An exact copy of the entries is needed, with every line included.

>>>>

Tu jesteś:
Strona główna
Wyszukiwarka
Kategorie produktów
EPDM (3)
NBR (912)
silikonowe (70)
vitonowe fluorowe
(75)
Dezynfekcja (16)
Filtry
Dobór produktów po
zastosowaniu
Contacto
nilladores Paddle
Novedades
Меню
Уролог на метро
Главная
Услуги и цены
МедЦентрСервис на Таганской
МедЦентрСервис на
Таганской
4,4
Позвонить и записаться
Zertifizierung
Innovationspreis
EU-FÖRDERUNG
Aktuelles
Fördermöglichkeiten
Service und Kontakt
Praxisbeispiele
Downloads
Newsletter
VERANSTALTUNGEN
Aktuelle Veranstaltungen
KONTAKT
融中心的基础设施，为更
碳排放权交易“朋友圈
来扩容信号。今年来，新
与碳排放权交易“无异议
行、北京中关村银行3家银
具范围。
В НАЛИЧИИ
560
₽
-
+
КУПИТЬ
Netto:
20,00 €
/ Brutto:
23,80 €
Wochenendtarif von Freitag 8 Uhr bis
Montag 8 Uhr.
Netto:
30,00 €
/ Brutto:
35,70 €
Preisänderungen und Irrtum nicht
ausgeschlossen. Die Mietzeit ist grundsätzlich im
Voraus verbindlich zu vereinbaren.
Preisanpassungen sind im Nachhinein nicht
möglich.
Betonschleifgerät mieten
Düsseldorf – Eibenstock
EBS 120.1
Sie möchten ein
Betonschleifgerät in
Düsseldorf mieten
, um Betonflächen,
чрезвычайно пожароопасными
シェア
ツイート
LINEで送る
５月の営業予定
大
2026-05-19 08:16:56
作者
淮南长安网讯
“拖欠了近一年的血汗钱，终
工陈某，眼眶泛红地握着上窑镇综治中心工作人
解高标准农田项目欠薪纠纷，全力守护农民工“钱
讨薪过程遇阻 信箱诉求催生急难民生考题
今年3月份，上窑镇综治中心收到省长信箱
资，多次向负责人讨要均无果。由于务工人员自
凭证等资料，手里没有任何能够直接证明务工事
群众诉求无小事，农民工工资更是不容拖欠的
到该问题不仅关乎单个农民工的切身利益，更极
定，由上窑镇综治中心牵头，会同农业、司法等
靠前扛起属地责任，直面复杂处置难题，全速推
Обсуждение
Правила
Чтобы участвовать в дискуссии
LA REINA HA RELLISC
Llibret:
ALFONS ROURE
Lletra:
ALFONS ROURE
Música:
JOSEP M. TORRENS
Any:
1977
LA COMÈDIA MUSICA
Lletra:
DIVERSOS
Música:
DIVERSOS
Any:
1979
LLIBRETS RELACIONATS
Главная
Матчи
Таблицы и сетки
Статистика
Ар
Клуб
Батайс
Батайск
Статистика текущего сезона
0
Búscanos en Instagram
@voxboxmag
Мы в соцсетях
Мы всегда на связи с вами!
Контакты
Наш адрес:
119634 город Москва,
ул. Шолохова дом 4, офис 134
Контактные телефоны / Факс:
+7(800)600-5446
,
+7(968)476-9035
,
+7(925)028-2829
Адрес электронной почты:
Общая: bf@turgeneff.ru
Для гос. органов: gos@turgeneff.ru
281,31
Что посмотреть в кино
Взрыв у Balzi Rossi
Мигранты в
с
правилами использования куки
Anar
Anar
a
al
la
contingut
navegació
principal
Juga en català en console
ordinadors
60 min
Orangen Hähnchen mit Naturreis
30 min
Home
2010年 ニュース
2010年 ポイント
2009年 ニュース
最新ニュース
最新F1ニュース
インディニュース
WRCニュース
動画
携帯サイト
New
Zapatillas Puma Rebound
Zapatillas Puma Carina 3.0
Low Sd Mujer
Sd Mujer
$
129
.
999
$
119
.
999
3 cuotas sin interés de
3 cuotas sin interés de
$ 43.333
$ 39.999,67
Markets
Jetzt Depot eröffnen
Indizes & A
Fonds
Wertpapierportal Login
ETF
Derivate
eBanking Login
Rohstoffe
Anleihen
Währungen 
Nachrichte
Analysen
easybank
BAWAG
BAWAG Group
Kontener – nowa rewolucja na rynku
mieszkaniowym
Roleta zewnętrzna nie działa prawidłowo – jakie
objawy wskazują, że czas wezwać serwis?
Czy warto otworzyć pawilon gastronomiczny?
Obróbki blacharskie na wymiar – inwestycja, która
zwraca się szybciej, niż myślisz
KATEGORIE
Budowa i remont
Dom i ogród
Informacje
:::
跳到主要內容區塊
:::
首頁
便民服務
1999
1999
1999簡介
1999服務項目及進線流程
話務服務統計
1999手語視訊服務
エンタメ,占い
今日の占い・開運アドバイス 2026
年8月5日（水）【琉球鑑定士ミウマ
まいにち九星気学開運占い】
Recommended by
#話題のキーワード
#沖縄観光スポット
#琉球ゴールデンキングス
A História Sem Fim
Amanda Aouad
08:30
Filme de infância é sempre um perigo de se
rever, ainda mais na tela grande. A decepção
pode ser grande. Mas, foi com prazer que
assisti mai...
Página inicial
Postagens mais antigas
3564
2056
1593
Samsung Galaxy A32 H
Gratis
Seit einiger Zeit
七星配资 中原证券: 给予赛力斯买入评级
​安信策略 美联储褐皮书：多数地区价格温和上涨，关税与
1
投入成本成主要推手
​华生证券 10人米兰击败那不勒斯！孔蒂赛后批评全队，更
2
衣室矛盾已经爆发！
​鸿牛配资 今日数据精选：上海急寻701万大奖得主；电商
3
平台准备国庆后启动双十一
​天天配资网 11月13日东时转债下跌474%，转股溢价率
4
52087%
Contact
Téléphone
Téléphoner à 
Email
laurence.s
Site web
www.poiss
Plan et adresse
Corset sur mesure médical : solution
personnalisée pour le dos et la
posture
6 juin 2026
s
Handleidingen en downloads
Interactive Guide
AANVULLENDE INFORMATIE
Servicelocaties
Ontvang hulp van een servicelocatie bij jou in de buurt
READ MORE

<<<<

SOLUTION FOR THIS EXERCISE ▸
Tu jesteś:
Strona główna
Wyszukiwarka
Kategorie produktów
EPDM (3)
NBR (912)
silikonowe (70)
vitonowe fluorowe
(75)
Dezynfekcja (16)
Filtry
Dobór produktów po
zastosowaniu
Contacto
nilladores Paddle
Novedades
Меню
Уролог на метро
Главная
Услуги и цены
МедЦентрСервис на Таганской
МедЦентрСервис на
Таганской
4,4
Позвонить и записаться
Zertifizierung
Innovationspreis
EU-FÖRDERUNG
Aktuelles
Fördermöglichkeiten
Service und Kontakt
Praxisbeispiele
Downloads
Newsletter
VERANSTALTUNGEN
Aktuelle Veranstaltungen
KONTAKT
融中心的基础设施，为更
碳排放权交易“朋友圈
来扩容信号。今年来，新
与碳排放权交易“无异议
行、北京中关村银行3家银
具范围。
В НАЛИЧИИ
560
₽
-
+
КУПИТЬ
Netto:
20,00 €
/ Brutto:
23,80 €
Wochenendtarif von Freitag 8 Uhr bis
Montag 8 Uhr.
Netto:
30,00 €
/ Brutto:
35,70 €
Preisänderungen und Irrtum nicht
ausgeschlossen. Die Mietzeit ist grundsätzlich im
Voraus verbindlich zu vereinbaren.
Preisanpassungen sind im Nachhinein nicht
möglich.
Betonschleifgerät mieten
Düsseldorf – Eibenstock
EBS 120.1
Sie möchten ein
Betonschleifgerät in
Düsseldorf mieten
, um Betonflächen,
чрезвычайно пожароопасными
シェア
ツイート
LINEで送る
５月の営業予定
大
2026-05-19 08:16:56
作者
淮南长安网讯
“拖欠了近一年的血汗钱，终
工陈某，眼眶泛红地握着上窑镇综治中心工作人
解高标准农田项目欠薪纠纷，全力守护农民工“钱
讨薪过程遇阻 信箱诉求催生急难民生考题
今年3月份，上窑镇综治中心收到省长信箱
资，多次向负责人讨要均无果。由于务工人员自
凭证等资料，手里没有任何能够直接证明务工事
群众诉求无小事，农民工工资更是不容拖欠的
到该问题不仅关乎单个农民工的切身利益，更极
定，由上窑镇综治中心牵头，会同农业、司法等
靠前扛起属地责任，直面复杂处置难题，全速推
Обсуждение
Правила
Чтобы участвовать в дискуссии
LA REINA HA RELLISC
Llibret:
ALFONS ROURE
Lletra:
ALFONS ROURE
Música:
JOSEP M. TORRENS
Any:
1977
LA COMÈDIA MUSICA
Lletra:
DIVERSOS
Música:
DIVERSOS
Any:
1979
LLIBRETS RELACIONATS
Главная
Матчи
Таблицы и сетки
Статистика
Ар
Клуб
Батайс
Батайск
Статистика текущего сезона
0
Búscanos en Instagram
@voxboxmag
Мы в соцсетях
Мы всегда на связи с вами!
Контакты
Наш адрес:
119634 город Москва,
ул. Шолохова дом 4, офис 134
Контактные телефоны / Факс:
+7(800)600-5446
,
+7(968)476-9035
,
+7(925)028-2829
Адрес электронной почты:
Общая: bf@turgeneff.ru
Для гос. органов: gos@turgeneff.ru
281,31
Что посмотреть в кино
Взрыв у Balzi Rossi
Мигранты в
с
правилами использования куки
Anar
Anar
a
al
la
contingut
navegació
principal
Juga en català en console
ordinadors
60 min
Orangen Hähnchen mit Naturreis
30 min
Home
2010年 ニュース
2010年 ポイント
2009年 ニュース
最新ニュース
最新F1ニュース
インディニュース
WRCニュース
動画
携帯サイト
New
Zapatillas Puma Rebound
Zapatillas Puma Carina 3.0
Low Sd Mujer
Sd Mujer
$
129
.
999
$
119
.
999
3 cuotas sin interés de
3 cuotas sin interés de
$ 43.333
$ 39.999,67
Markets
Jetzt Depot eröffnen
Indizes & A
Fonds
Wertpapierportal Login
ETF
Derivate
eBanking Login
Rohstoffe
Anleihen
Währungen 
Nachrichte
Analysen
easybank
BAWAG
BAWAG Group
Kontener – nowa rewolucja na rynku
mieszkaniowym
Roleta zewnętrzna nie działa prawidłowo – jakie
objawy wskazują, że czas wezwać serwis?
Czy warto otworzyć pawilon gastronomiczny?
Obróbki blacharskie na wymiar – inwestycja, która
zwraca się szybciej, niż myślisz
KATEGORIE
Budowa i remont
Dom i ogród
Informacje
:::
跳到主要內容區塊
:::
首頁
便民服務
1999
1999
1999簡介
1999服務項目及進線流程
話務服務統計
1999手語視訊服務
エンタメ,占い
今日の占い・開運アドバイス 2026
年8月5日（水）【琉球鑑定士ミウマ
まいにち九星気学開運占い】
Recommended by
#話題のキーワード
#沖縄観光スポット
#琉球ゴールデンキングス
A História Sem Fim
Amanda Aouad
08:30
Filme de infância é sempre um perigo de se
rever, ainda mais na tela grande. A decepção
pode ser grande. Mas, foi com prazer que
assisti mai...
Página inicial
Postagens mais antigas
3564
2056
1593
Samsung Galaxy A32 H
Gratis
Seit einiger Zeit
七星配资 中原证券: 给予赛力斯买入评级
​安信策略 美联储褐皮书：多数地区价格温和上涨，关税与
1
投入成本成主要推手
​华生证券 10人米兰击败那不勒斯！孔蒂赛后批评全队，更
2
衣室矛盾已经爆发！
​鸿牛配资 今日数据精选：上海急寻701万大奖得主；电商
3
平台准备国庆后启动双十一
​天天配资网 11月13日东时转债下跌474%，转股溢价率
4
52087%
Contact
Téléphone
Téléphoner à 
Email
laurence.s
Site web
www.poiss
Plan et adresse
Corset sur mesure médical : solution
personnalisée pour le dos et la
posture
6 juin 2026
s
Handleidingen en downloads
Interactive Guide
AANVULLENDE INFORMATIE
Servicelocaties
Ontvang hulp van een servicelocatie bij jou in de buurt
READ MORE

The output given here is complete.